Professor Victoria Kelley
Director of Research & Education: Professor of the History of Design & Material Culture
Victoria Kelley leads UCA’s Research and Education teams, supporting staff and student research and important areas of educational development and enhancement that underpin UCA’s teaching excellence.
Victoria is a historian by discipline, with a subject expertise that spans the boundaries between design history, material culture and social history. Her interest in understanding the past through its material culture dates back to early passions for both history and design.
She studied for her BA in Modern History at Trinity College, Oxford, and MA in the History of Design at the Royal College of Art / Victoria and Albert Museum. She returned to the RCA / V&A to study for her doctorate.
Victoria started her academic career at UCA in 1996, teaching Critical and Historical Studies with BA fashion, textiles and interiors students. She delivered interdisciplinary teaching to MA students from 2005, leading research methods units.
Alongside this long career at UCA, Victoria has also held academic positions at other art and design institutions, including the RCA (2009-2012) and Central Saint Martins, University of the Arts London, where she was Stage Leader in Cultural Studies for Fashion, Jewellery and Textiles from 2012-2018.
Victoria supervises Ph.D students and led UCA’s Graduate Forum from 2015-2018.
Victoria Kelley is a historian whose research encompasses a range of subjects grouped under the heading ‘relationships between people and things’. Her 2010 book, Soap and Water: cleanliness, dirt and the working classes in Victorian and Edwardian Britain is a study of how material culture is formed in practice by ideologies and values: it examines the complex meanings of clean and dirty bodies, clothes, and homes. Her recent work on this subject includes a chapter titled ‘Home and Work’ for the Bloomsbury Cultural History of the Home series (forthcoming).
In 2013 Victoria published Surface Tensions: surface, finish and the meaning of objects (co-edited with Dr Glenn Adamson, V&A) an investigation of the surfaces of objects as the site of material interactions and processes. Her other work on surfaces includes journal articles and book chapters investigating surface and maintenance in textiles, ‘surface anxiety’ and ‘surface delight’ in the Victorian home, and contemporary issues of surface and taste.
Victoria’s current research is on London’s street markets from the mid-nineteenth to the mid-twentieth centuries. Street markets are an overlooked site of urban modernity and the most vigorous outgrowth of the informal economy that flourishes below and beyond the recognised institutions of the consumer city. This research results in a new interpretation of London’s urban geographies, moving beyond the accepted view of the West End as the consumer city and the East as the city of poverty, and demonstrating that the informality of the street markets has been a powerful force in shaping representations of London and its people. Victoria’s book on this subject was published by Manchester University Press in September 2019, and she is currently working on a proposal for a series of events and pop-up exhibitions for the London Festival of Architecture in summer 2020 that explore street markets as a type of informal architecture that transforms and encloses places without constructing buildings.

● Supplied material
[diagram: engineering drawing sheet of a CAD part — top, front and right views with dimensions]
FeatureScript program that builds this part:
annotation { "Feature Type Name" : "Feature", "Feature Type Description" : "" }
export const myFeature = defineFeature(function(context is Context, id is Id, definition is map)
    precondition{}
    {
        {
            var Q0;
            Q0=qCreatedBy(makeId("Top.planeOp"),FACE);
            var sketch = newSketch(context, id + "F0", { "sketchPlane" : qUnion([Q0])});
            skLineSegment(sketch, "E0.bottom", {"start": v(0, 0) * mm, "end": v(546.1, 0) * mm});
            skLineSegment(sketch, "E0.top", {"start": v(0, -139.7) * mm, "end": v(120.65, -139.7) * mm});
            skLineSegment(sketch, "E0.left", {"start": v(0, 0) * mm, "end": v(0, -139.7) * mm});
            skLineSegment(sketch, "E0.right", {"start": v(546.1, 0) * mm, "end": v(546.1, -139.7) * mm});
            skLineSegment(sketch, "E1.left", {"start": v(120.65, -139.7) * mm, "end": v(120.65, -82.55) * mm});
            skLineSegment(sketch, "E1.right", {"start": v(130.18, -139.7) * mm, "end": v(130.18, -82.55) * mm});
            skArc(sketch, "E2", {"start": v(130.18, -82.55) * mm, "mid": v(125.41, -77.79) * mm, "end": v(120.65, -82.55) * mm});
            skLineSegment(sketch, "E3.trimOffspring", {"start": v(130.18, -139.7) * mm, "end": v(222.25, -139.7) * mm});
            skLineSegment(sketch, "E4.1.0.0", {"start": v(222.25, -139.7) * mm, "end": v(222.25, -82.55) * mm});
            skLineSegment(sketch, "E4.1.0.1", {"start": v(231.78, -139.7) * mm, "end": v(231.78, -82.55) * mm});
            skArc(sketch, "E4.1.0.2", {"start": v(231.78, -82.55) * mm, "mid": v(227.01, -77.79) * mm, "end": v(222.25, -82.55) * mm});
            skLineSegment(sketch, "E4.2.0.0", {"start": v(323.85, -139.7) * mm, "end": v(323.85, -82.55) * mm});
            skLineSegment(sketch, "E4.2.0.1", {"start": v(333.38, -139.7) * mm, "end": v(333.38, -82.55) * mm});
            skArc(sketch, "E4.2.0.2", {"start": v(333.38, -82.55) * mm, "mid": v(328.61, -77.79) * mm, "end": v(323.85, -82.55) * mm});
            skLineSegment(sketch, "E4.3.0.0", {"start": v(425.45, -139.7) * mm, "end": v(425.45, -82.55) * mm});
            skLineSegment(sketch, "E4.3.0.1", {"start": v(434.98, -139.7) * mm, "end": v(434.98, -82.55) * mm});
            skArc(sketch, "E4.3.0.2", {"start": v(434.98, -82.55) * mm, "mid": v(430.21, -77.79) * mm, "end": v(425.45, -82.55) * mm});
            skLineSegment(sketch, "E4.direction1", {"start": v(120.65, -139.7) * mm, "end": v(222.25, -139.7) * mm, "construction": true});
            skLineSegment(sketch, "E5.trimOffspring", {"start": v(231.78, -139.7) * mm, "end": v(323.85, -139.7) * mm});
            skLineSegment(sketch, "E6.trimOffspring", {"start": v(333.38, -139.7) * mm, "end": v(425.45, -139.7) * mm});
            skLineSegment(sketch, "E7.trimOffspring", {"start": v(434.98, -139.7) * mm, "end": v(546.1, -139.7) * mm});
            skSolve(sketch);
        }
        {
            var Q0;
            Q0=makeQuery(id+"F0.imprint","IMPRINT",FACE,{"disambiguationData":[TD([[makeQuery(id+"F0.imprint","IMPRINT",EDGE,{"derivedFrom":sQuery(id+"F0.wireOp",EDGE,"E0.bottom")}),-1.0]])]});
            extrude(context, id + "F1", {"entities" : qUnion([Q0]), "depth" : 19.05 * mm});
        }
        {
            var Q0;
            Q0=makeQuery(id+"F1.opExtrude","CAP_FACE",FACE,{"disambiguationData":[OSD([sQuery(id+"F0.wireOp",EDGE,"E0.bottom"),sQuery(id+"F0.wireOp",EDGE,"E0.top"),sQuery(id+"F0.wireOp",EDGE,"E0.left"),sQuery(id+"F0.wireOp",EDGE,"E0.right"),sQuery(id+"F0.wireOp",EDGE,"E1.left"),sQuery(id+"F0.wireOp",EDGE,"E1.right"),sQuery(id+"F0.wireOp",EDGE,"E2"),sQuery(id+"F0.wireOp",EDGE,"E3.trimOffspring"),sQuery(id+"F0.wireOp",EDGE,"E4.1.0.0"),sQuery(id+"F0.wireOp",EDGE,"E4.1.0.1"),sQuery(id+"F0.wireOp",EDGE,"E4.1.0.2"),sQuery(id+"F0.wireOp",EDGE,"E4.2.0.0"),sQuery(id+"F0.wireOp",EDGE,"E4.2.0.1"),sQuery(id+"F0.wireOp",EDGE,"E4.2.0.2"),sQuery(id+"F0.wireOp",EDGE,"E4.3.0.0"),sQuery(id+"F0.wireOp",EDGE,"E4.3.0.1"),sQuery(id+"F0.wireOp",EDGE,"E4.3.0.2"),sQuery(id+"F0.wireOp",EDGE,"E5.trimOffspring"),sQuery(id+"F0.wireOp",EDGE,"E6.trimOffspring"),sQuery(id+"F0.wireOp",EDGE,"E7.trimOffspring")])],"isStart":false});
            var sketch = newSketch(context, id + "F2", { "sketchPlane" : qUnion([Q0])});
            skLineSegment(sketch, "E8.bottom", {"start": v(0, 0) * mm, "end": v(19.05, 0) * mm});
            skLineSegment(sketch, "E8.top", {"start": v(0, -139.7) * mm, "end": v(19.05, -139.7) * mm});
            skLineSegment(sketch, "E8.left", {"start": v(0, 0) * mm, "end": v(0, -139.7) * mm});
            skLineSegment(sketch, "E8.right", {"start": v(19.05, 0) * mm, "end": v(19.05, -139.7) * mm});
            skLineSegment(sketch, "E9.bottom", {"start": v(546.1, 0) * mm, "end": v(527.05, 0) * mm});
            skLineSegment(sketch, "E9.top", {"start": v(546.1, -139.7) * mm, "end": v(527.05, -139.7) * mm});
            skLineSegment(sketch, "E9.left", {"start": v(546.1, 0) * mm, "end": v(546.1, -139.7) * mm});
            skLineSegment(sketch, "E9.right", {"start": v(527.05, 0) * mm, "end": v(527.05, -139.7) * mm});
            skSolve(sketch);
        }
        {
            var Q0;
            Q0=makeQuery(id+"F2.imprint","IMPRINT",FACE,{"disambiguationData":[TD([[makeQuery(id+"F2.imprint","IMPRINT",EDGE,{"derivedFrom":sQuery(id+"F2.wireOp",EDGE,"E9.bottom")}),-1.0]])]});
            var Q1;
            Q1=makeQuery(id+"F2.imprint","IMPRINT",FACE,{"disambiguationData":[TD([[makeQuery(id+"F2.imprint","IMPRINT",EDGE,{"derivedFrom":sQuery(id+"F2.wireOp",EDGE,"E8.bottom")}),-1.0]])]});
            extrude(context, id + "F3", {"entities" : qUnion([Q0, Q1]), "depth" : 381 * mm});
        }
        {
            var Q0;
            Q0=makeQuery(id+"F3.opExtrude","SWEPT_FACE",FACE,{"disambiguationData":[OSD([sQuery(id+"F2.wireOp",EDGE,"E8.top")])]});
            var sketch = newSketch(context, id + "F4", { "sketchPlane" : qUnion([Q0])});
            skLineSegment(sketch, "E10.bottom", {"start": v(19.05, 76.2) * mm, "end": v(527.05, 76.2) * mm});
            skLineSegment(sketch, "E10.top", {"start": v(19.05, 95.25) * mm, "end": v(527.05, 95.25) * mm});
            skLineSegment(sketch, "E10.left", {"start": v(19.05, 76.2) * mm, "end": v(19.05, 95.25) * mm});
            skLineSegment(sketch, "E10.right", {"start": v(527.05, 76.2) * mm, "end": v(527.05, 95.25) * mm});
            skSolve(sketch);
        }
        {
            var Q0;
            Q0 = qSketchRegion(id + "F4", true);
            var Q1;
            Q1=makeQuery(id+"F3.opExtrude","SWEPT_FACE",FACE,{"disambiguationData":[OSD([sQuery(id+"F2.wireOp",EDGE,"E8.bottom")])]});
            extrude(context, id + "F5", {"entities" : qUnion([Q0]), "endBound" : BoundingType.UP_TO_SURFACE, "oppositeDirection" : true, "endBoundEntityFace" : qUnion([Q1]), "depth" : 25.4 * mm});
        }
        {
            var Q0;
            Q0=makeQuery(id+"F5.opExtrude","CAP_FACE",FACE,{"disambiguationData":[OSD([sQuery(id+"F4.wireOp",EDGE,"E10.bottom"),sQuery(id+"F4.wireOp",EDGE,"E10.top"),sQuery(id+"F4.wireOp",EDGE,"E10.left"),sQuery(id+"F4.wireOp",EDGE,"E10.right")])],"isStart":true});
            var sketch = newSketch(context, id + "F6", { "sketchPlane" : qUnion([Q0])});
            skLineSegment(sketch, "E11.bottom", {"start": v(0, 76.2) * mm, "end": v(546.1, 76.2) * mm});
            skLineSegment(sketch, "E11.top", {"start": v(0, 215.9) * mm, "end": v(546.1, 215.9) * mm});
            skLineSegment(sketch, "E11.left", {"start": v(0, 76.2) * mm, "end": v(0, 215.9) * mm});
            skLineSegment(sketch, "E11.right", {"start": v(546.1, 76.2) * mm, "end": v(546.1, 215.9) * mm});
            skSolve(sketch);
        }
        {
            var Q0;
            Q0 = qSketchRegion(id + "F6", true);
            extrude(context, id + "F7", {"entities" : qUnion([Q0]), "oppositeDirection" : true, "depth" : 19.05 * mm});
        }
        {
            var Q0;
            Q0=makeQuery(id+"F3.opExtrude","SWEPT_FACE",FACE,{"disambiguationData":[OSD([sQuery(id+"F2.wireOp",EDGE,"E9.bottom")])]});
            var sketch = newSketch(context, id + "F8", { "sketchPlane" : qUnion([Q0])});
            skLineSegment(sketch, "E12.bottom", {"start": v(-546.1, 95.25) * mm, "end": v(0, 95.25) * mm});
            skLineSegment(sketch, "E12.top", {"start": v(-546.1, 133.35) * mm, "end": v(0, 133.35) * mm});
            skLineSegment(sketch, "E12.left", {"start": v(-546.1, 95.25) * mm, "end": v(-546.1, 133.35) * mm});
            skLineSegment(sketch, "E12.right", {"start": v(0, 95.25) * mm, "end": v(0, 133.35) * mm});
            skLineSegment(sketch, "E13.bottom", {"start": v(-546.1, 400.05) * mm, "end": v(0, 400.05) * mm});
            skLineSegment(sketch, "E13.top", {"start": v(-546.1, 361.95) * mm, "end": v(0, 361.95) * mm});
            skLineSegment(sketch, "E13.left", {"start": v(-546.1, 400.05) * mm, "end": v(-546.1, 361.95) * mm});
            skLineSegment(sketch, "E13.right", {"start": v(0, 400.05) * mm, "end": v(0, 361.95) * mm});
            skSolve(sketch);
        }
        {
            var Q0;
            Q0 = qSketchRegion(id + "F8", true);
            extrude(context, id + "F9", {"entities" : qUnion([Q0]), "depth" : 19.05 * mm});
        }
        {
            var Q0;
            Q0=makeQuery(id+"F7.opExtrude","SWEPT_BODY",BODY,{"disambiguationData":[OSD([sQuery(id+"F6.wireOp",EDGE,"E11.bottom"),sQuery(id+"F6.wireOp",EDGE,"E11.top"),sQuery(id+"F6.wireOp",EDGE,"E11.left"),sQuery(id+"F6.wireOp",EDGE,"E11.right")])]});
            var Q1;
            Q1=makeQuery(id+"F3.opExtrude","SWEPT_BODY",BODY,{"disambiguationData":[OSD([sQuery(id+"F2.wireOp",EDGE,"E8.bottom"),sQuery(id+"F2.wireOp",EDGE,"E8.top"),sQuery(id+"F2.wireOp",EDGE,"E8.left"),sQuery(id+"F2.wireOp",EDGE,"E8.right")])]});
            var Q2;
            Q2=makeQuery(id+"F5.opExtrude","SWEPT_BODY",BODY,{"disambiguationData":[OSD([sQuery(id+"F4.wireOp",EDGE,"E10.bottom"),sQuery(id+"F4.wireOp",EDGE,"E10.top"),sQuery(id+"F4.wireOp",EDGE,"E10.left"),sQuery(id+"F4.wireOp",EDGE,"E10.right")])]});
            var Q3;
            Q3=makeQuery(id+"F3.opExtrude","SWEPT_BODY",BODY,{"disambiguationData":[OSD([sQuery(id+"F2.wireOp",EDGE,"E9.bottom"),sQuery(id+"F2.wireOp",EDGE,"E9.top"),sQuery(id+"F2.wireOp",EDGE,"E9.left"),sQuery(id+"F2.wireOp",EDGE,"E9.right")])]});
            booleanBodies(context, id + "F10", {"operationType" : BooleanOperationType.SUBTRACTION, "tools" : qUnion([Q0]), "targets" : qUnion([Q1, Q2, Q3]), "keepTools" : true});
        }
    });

● Written problem 1
Give the profile of Victoria Kelley again from "Victoria is a" up to and including "research methods units.", changing "doctorate" to "PhD".
● Written problem 2
Select every line of the entries that holds the string "derivedFrom".

● Correct result 1
Victoria is a historian by discipline, with a subject expertise that spans the boundaries between design history, material culture and social history. Her interest in understanding the past through its material culture dates back to early passions for both history and design.
She studied for her BA in Modern History at Trinity College, Oxford, and MA in the History of Design at the Royal College of Art / Victoria and Albert Museum. She returned to the RCA / V&A to study for her PhD.
Victoria started her academic career at UCA in 1996, teaching Critical and Historical Studies with BA fashion, textiles and interiors students. She delivered interdisciplinary teaching to MA students from 2005, leading research methods units.

● Correct result 2
            Q0=makeQuery(id+"F0.imprint","IMPRINT",FACE,{"disambiguationData":[TD([[makeQuery(id+"F0.imprint","IMPRINT",EDGE,{"derivedFrom":sQuery(id+"F0.wireOp",EDGE,"E0.bottom")}),-1.0]])]});
            Q0=makeQuery(id+"F2.imprint","IMPRINT",FACE,{"disambiguationData":[TD([[makeQuery(id+"F2.imprint","IMPRINT",EDGE,{"derivedFrom":sQuery(id+"F2.wireOp",EDGE,"E9.bottom")}),-1.0]])]});
            Q1=makeQuery(id+"F2.imprint","IMPRINT",FACE,{"disambiguationData":[TD([[makeQuery(id+"F2.imprint","IMPRINT",EDGE,{"derivedFrom":sQuery(id+"F2.wireOp",EDGE,"E8.bottom")}),-1.0]])]});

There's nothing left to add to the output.